Using the material that follows, identify and copy each line with the string "right".

──────── Records ────────

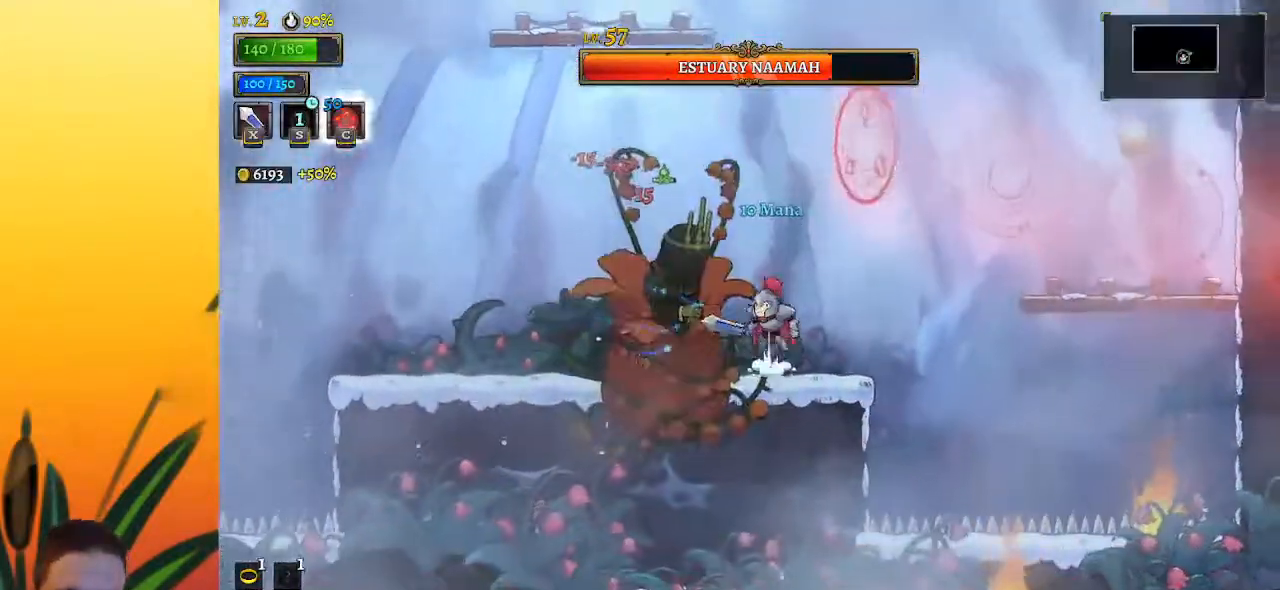
{"keys": ["left", "x", "z"], "events": [[17, "x", "down"], [250, "left", "down"]]}
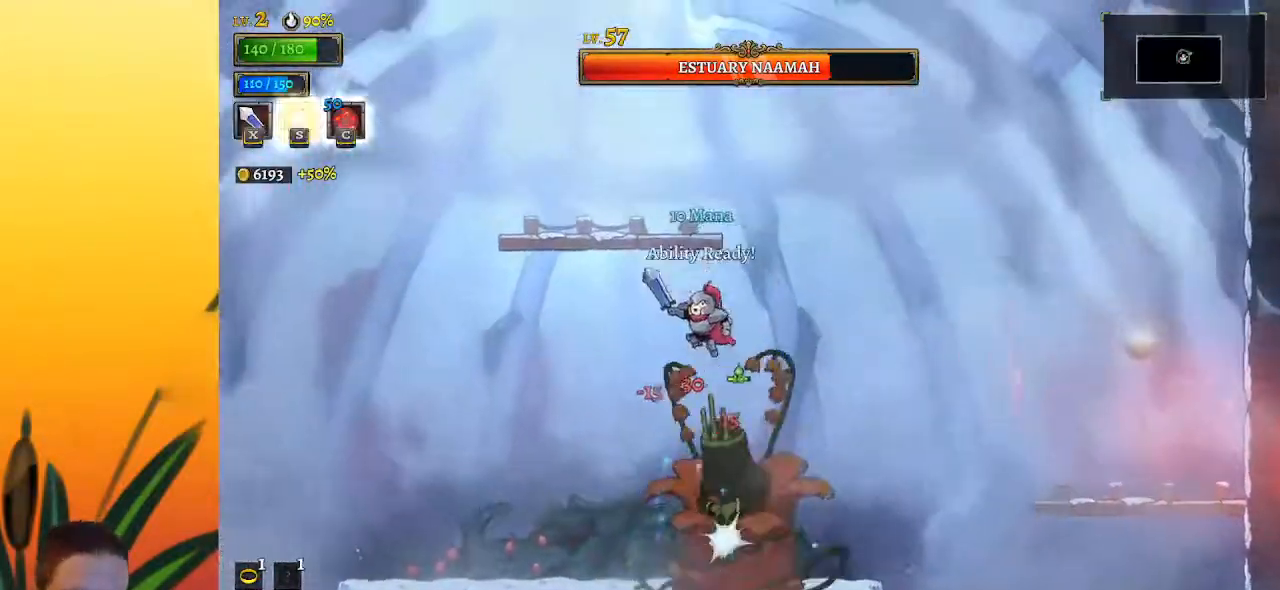
{"keys": ["left"], "events": [[117, "x", "up"], [167, "left", "up"], [167, "right", "down"], [167, "z", "up"], [267, "left", "down"], [267, "right", "up"], [267, "x", "down"], [350, "x", "up"]]}
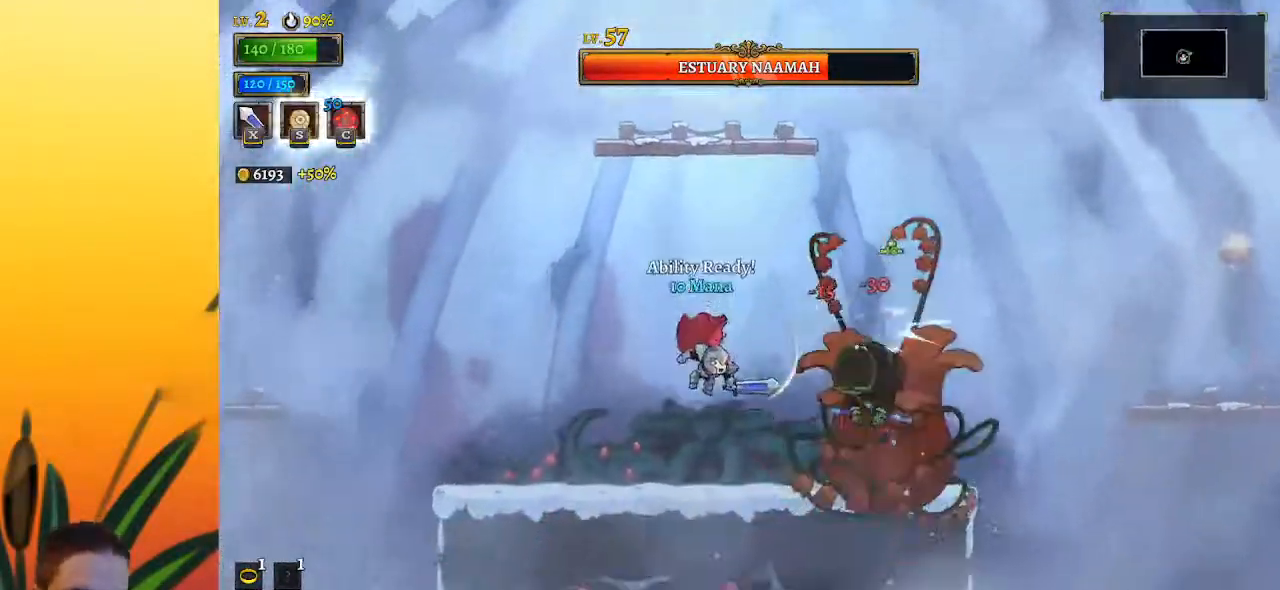
{"keys": ["right", "x", "z"], "events": [[50, "left", "up"], [83, "right", "down"], [233, "x", "down"], [233, "z", "down"], [283, "right", "up"], [367, "right", "down"]]}
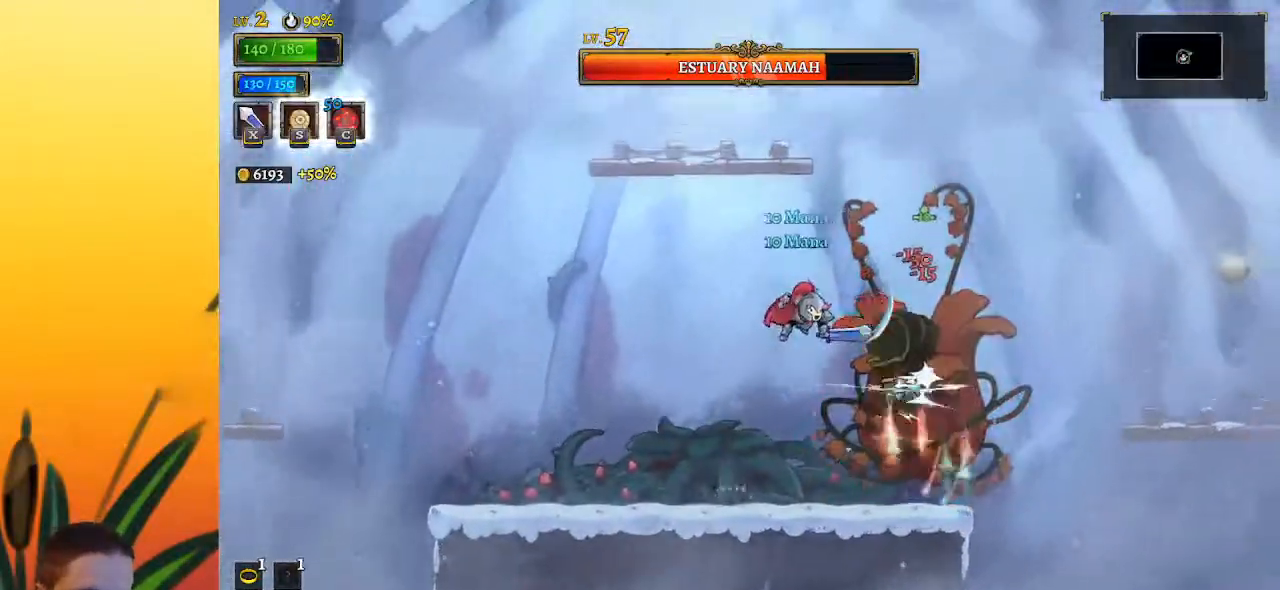
{"keys": ["c"], "events": [[67, "right", "up"], [67, "x", "up"], [117, "z", "up"], [250, "x", "down"], [383, "x", "up"], [433, "c", "down"]]}
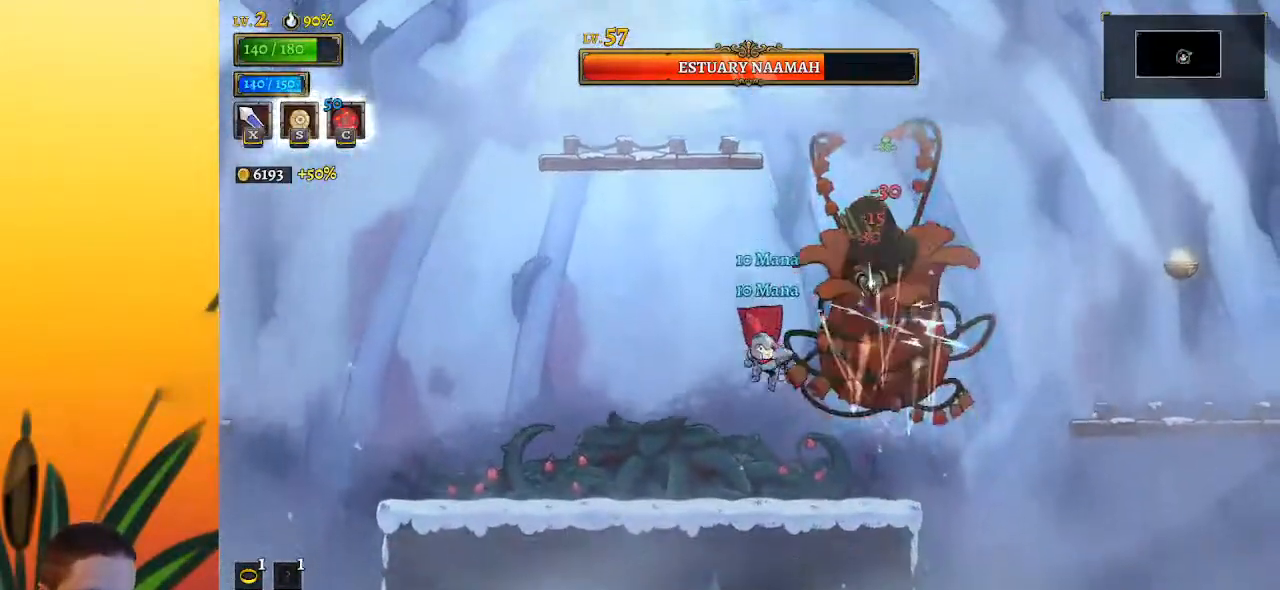
{"keys": ["x", "z"], "events": [[33, "c", "up"], [367, "z", "down"], [450, "x", "down"]]}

────────

# Completed task
{"keys": ["left"], "events": [[117, "x", "up"], [167, "left", "up"], [167, "right", "down"], [167, "z", "up"], [267, "left", "down"], [267, "right", "up"], [267, "x", "down"], [350, "x", "up"]]}
{"keys": ["right", "x", "z"], "events": [[50, "left", "up"], [83, "right", "down"], [233, "x", "down"], [233, "z", "down"], [283, "right", "up"], [367, "right", "down"]]}
{"keys": ["c"], "events": [[67, "right", "up"], [67, "x", "up"], [117, "z", "up"], [250, "x", "down"], [383, "x", "up"], [433, "c", "down"]]}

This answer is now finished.